Dr. Goodword’s Language Blog

Getting off the Snide

Pat Williams Jeffery, Bucknell ’72, just dropped me this note today:

Listening to a sportscast the other day, I heard the announcer talk about someone getting ‘off the snide’. I thought that might be a good word for the day as it has more than one meaning—a snide remark, for example. I am really curious as to the origin of the ‘off the snide’ phrase and thought other readers might like to know, too.”

“Off the snide” is a nonce expression which may have been created by whomever you heard use it. I’m not familiar with it but there are hundreds of such creative configurations floating around out there like the names of such pseudo-diseases, as the hungries, the greasies, the gigglies, the twitchies, and others like do the dirty. Rarely do any stick but some do: on the ball, off the sauce, off his game. This one doesn’t have as much going for it as does, say, off his rocker or off her game, so I don’t give it much chance of survival.

Snide would be a good Good Word but both my two central sources say “Origin unknown” so we won’t find any history of it. It started out as thieves argot in Jolly Old, which pretty much assures that its history is lost forever.

3 Responses to “Getting off the Snide”

  1. Helmet Speakers Says:

    I hear the expression, “he’s really gotten off the snide” (particularly in the sports world) Anyboby got a clue about this origin and meaning?? Thanks Guy

    We’ve had a recent discussion of this which you can find by typing “schneid” in the Search box. “Off the snide” is a variant of schneid, and schneider, both terms from gin rummy (and later, other card games) where one side has failed to score for an extended period.
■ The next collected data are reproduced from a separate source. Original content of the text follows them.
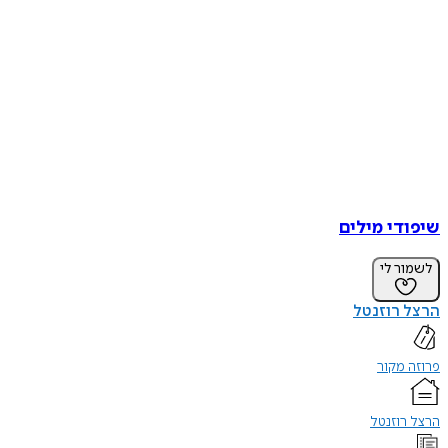
שיפודי מילים
לשמור לי
הרצל רוזנטל
פרוזה מקור
הרצל רוזנטל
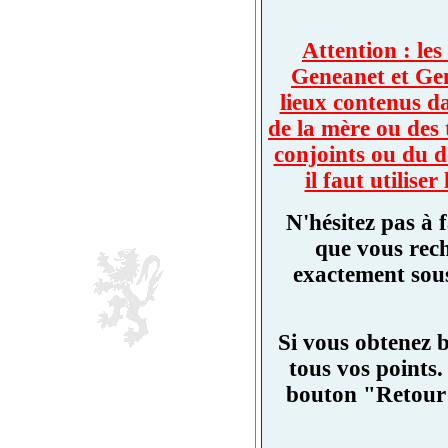
Attention : les
Geneanet et Ge
lieux contenus d
de la mère ou des 
conjoints ou du d
il faut utilis
N'hésitez pas à 
que vous rech
exactement sous
Si vous obtenez 
tous vos points.
bouton "Retour"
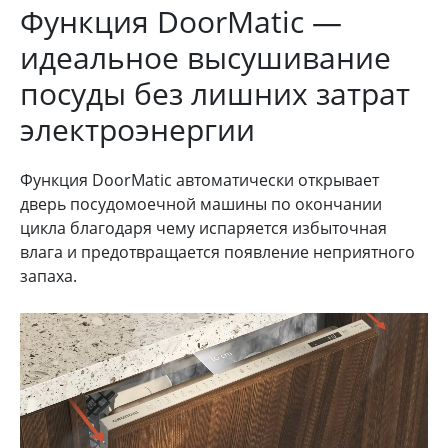
Функция DoorMatic —
идеальное высушивание
посуды без лишних затрат
электроэнергии
Функция DoorMatic автоматически открывает
дверь посудомоечной машины по окончании
цикла благодаря чему испаряется избыточная
влага и предотвращается появление неприятного
запаха.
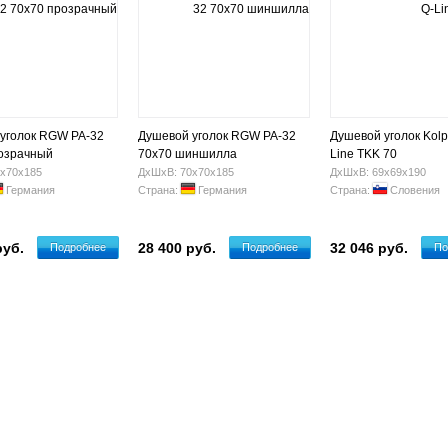
уголок RGW PA-32
Душевой уголок RGW PA-32
Душевой уголок Kolp
озрачный
70x70 шиншилла
Line TKK 70
х70х185
ДхШхВ: 70х70х185
ДхШхВ: 69х69х190
Германия
Страна:
Германия
Страна:
Словения
руб.
28 400 руб.
32 046 руб.
Подробнее
Подробнее
По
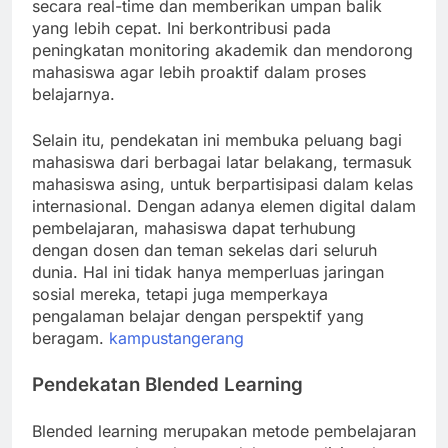
secara real-time dan memberikan umpan balik
yang lebih cepat. Ini berkontribusi pada
peningkatan monitoring akademik dan mendorong
mahasiswa agar lebih proaktif dalam proses
belajarnya.
Selain itu, pendekatan ini membuka peluang bagi
mahasiswa dari berbagai latar belakang, termasuk
mahasiswa asing, untuk berpartisipasi dalam kelas
internasional. Dengan adanya elemen digital dalam
pembelajaran, mahasiswa dapat terhubung
dengan dosen dan teman sekelas dari seluruh
dunia. Hal ini tidak hanya memperluas jaringan
sosial mereka, tetapi juga memperkaya
pengalaman belajar dengan perspektif yang
beragam.
kampustangerang
Pendekatan Blended Learning
Blended learning merupakan metode pembelajaran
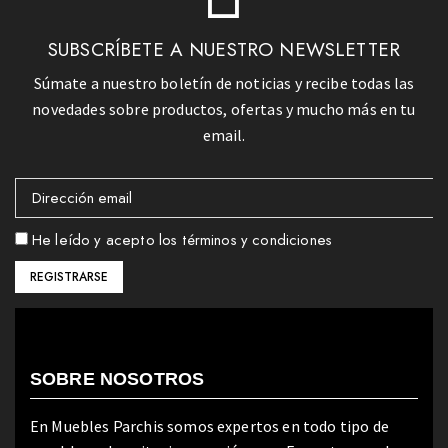
SUBSCRÍBETE A NUESTRO NEWSLETTER
Súmate a nuestro boletín de noticias y recibe todas las
novedades sobre productos, ofertas y mucho más en tu
email.
He leído y acepto los términos y condiciones
SOBRE NOSOTROS
En Muebles Parchis somos expertos en todo tipo de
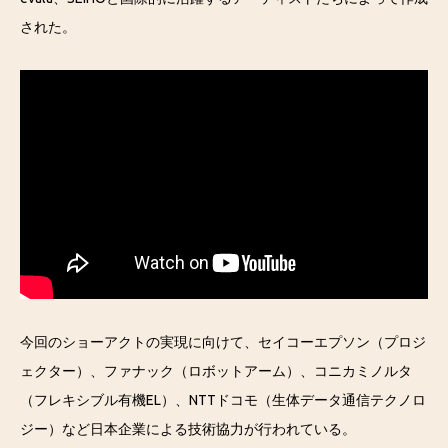
された。
今回のショーアクトの実現に向けて、セイコーエプソン（プロジ
ェクター）、ファナック（ロボットアーム）、コニカミノルタ
（フレキシブル有機EL）、NTTドコモ（生体データ通信テクノロ
ジー）など日本企業による技術協力が行われている。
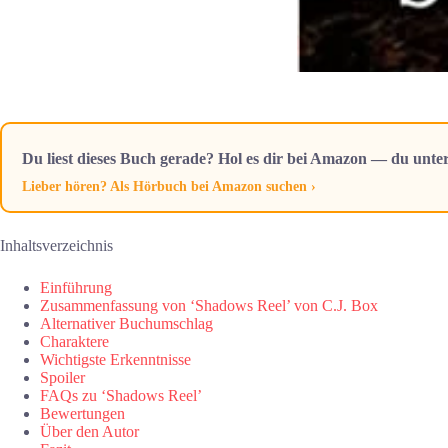
Du liest dieses Buch gerade? Hol es dir bei Amazon — du unter
Lieber hören? Als Hörbuch bei Amazon suchen ›
Inhaltsverzeichnis
Einführung
Zusammenfassung von ‘Shadows Reel’ von C.J. Box
Alternativer Buchumschlag
Charaktere
Wichtigste Erkenntnisse
Spoiler
FAQs zu ‘Shadows Reel’
Bewertungen
Über den Autor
Stakes at gin rummy escalate if you schneider your opponent, that is, reach a winning score to their
    Helmet Speakers

  2. Stephen Waldman Says:

    Years ago, when ‘Mad’ magazine was more verbal (and also had really great art), they sometimes used the expression “It’s crackers to slip a rozzer the dropsy in snide.” Cockney, I guess, meaning it’s crazy to pay off a cop with counterfeit money.

  3. Liz Davenport Says:

    i came across a similar sentence in P. G. Wodehouse’s The Small Bachelor, “…the male bird would prove to be Willie the Dude, wanted in Syracuse for slipping the snide.” This was a supposition by a policeman eying a group of prisoners he’d captured near the end of the book. (The male bird wasn’t Willie the Dude, nor was counterfeiting part of the plot, but it’s an interesting interpretation of slipping the snide.)